I debated playing the reporter’s only trump card: I could pull my name from the story, tell him he was free to run it as he wished (which he can always do without my permission anyhow), but I didn’t want my byline attached to it. It’s an approach that makes everybody unhappy, but it is the last thing a reporter can do when battling with an editor.

I’d never done it before, and it didn’t get that far that day. I’m not sure either of us was ecstatic about the final version of the article, but I felt it was fair. We talked about the crime concerns, used anecdotes and quotes, but also noted the record attendance and that the biggest local incident had been averted by cops outside the Montgomery County fairgrounds.

There is often a natural tension between reporters and editors. We’re hired to write and report stories, and they’re hired to question them and improve them. It is literally their job to correct what we do. The system probably functions best when they’re comfortable challenging our work and we’re comfortable standing up for it, but it does require a thick skin on both ends.

Conclusion

Once the editing’s done, a reporter is free to go home - where, as I’ve noted, they’ll often continue compulsively checking facts long after the day is supposedly over.

Then, it’s time for bed, when the worries sink in that another publication will have a story you didn’t or have dug deeper than you on a given topic.

Trust me, there is nothing worse than getting beat on a story. It can happen in all sorts of ways. You can be flat-out oblivious to something. In my case, see Washington Post reporter Ann Marimow’s “County Executive to get $65,000 Bathroom” story. I was clueless there was any sort of bathroom brouhaha whatsoever. Or similarly Post reporter Miranda Spivack’s scoop “Report on Water Quality Withheld.”

You can be looped-in on a topic and miss a major development that another reporter catches. In my case, see Janel Davis’s “Disability Retirement Review Nets Another Employee.”

And, perhaps most painful of all, you can have the story but be holding out for one more comment, one more fact and lose the whole thing in the process. This happened to me in Marimow’s “Montgomery Disability Practices Under Fire.”

It works both ways, however - I received friendly emails from other local reporters congratulating me on a story I broke that there was a federal investigation into the disability retirement packages of two former Montgomery County assistant police chiefs.

This winter, other news outlets followed a story I broke at the AP about a congressman from the Bronx that had collected thousands of dollars in property tax credits over ten years by claiming his primary residence was in Montgomery County although he was registered to vote and drive in New York. Bloomberg and the Post followed the story shortly thereafter, noting that a high-ranking California congressman had similarly exploited the Homestead Property Tax credit for his Anne Arundel home.

Again, competition should work both ways - and when it does everybody benefits. Reporters work harder when they know somebody is chasing the same story, and the audience gets more-informed articles.

This area is lucky to have The Washington Post as the paper of record - however, that’s generated a sense of entitlement among many local folks that complain when the Post doesn’t cover this county issue or that county issue. The Post, like most media organizations, is dealing with financial strains that don't allow them to run every story their reporters pitch. In many newsrooms right now, there is a battle for space that pits reporters against other reporters and editors against editors at the same paper every day to score a spot for their article.

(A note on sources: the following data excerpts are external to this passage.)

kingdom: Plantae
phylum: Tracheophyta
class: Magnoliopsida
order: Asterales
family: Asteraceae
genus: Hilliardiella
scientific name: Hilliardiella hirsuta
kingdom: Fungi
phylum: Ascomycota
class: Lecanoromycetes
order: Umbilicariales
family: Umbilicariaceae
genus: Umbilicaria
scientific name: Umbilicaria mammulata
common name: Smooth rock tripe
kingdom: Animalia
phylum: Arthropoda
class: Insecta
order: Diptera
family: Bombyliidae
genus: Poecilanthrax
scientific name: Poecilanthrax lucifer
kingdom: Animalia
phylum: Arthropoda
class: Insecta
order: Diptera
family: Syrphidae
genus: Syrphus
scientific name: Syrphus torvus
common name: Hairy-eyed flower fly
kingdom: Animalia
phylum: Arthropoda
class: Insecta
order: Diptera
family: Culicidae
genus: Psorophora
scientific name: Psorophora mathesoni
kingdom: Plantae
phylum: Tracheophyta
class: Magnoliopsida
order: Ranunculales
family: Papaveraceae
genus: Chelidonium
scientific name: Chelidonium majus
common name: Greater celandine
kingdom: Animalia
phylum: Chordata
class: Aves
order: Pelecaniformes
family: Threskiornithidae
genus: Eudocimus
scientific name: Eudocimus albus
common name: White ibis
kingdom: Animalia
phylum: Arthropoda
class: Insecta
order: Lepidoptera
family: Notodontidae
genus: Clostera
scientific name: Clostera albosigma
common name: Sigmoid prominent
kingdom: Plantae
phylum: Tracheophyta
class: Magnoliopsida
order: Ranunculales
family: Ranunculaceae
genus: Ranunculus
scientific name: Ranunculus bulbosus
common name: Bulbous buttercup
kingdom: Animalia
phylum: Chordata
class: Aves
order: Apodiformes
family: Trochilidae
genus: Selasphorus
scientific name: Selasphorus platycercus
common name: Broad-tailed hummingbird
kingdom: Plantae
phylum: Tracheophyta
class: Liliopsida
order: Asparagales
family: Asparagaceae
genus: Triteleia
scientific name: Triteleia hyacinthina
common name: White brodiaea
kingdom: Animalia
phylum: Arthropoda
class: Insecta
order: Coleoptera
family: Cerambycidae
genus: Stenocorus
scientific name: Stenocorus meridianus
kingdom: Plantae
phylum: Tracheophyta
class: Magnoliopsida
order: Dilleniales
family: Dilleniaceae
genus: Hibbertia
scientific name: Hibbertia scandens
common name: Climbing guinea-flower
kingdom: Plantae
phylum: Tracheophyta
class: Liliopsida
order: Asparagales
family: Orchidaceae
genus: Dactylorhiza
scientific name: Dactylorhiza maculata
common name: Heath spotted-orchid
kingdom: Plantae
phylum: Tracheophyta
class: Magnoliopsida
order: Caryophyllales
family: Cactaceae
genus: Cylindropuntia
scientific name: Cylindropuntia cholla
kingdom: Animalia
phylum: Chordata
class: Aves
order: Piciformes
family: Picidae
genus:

To those in the community who feel slighted, I say cry me a river - you’ve got plenty of other places to go to pitch stories and read local news.

Make use of them. The Gazette has dozens of reporters covering Maryland, the Examiner sets aside space for at least six Montgomery County stories a week. This blog itself is read by most insiders, activists and reporters in the area.

You never know. Bob Woodward got his start at the Sentinel, and Maureen Dowd covered some of the issues surrounding Robin Ficker’s first ballot referendum victories on landfills and sewage sludge for the now-defunct Washington Star.

If it’s a good story, it will capture the public’s attention no matter who covers it.